**What the task asks**
Restate the data below word for word, keeping each line intact.

**Dataset section**
# # # #

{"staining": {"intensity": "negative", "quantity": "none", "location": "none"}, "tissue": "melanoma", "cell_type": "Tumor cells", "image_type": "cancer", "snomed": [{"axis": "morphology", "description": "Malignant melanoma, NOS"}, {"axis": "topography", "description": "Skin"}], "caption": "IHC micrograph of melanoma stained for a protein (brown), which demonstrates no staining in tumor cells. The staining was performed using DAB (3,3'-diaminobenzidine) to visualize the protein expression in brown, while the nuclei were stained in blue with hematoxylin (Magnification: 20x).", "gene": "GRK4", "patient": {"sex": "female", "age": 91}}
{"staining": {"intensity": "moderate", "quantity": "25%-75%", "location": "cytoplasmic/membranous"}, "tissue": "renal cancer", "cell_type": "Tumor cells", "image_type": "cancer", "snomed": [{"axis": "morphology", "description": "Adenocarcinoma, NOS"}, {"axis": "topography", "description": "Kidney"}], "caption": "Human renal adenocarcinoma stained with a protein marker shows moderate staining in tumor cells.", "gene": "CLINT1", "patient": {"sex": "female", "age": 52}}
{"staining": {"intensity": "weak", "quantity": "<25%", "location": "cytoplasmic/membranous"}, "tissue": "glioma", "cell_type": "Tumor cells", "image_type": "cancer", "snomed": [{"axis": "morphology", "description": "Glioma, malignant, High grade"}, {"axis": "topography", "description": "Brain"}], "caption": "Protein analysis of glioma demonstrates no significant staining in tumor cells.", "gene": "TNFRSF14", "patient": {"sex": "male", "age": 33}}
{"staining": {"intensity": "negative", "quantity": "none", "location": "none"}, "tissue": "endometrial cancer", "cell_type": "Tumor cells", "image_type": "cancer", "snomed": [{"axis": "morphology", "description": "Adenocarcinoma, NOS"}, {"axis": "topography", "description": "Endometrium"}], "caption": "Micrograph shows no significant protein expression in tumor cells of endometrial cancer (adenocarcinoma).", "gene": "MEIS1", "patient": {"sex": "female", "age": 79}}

# # # #

**Final answer**
{"staining": {"intensity": "negative", "quantity": "none", "location": "none"}, "tissue": "melanoma", "cell_type": "Tumor cells", "image_type": "cancer", "snomed": [{"axis": "morphology", "description": "Malignant melanoma, NOS"}, {"axis": "topography", "description": "Skin"}], "caption": "IHC micrograph of melanoma stained for a protein (brown), which demonstrates no staining in tumor cells. The staining was performed using DAB (3,3'-diaminobenzidine) to visualize the protein expression in brown, while the nuclei were stained in blue with hematoxylin (Magnification: 20x).", "gene": "GRK4", "patient": {"sex": "female", "age": 91}}
{"staining": {"intensity": "moderate", "quantity": "25%-75%", "location": "cytoplasmic/membranous"}, "tissue": "renal cancer", "cell_type": "Tumor cells", "image_type": "cancer", "snomed": [{"axis": "morphology", "description": "Adenocarcinoma, NOS"}, {"axis": "topography", "description": "Kidney"}], "caption": "Human renal adenocarcinoma stained with a protein marker shows moderate staining in tumor cells.", "gene": "CLINT1", "patient": {"sex": "female", "age": 52}}
{"staining": {"intensity": "weak", "quantity": "<25%", "location": "cytoplasmic/membranous"}, "tissue": "glioma", "cell_type": "Tumor cells", "image_type": "cancer", "snomed": [{"axis": "morphology", "description": "Glioma, malignant, High grade"}, {"axis": "topography", "description": "Brain"}], "caption": "Protein analysis of glioma demonstrates no significant staining in tumor cells.", "gene": "TNFRSF14", "patient": {"sex": "male", "age": 33}}
{"staining": {"intensity": "negative", "quantity": "none", "location": "none"}, "tissue": "endometrial cancer", "cell_type": "Tumor cells", "image_type": "cancer", "snomed": [{"axis": "morphology", "description": "Adenocarcinoma, NOS"}, {"axis": "topography", "description": "Endometrium"}], "caption": "Micrograph shows no significant protein expression in tumor cells of endometrial cancer (adenocarcinoma).", "gene": "MEIS1", "patient": {"sex": "female", "age": 79}}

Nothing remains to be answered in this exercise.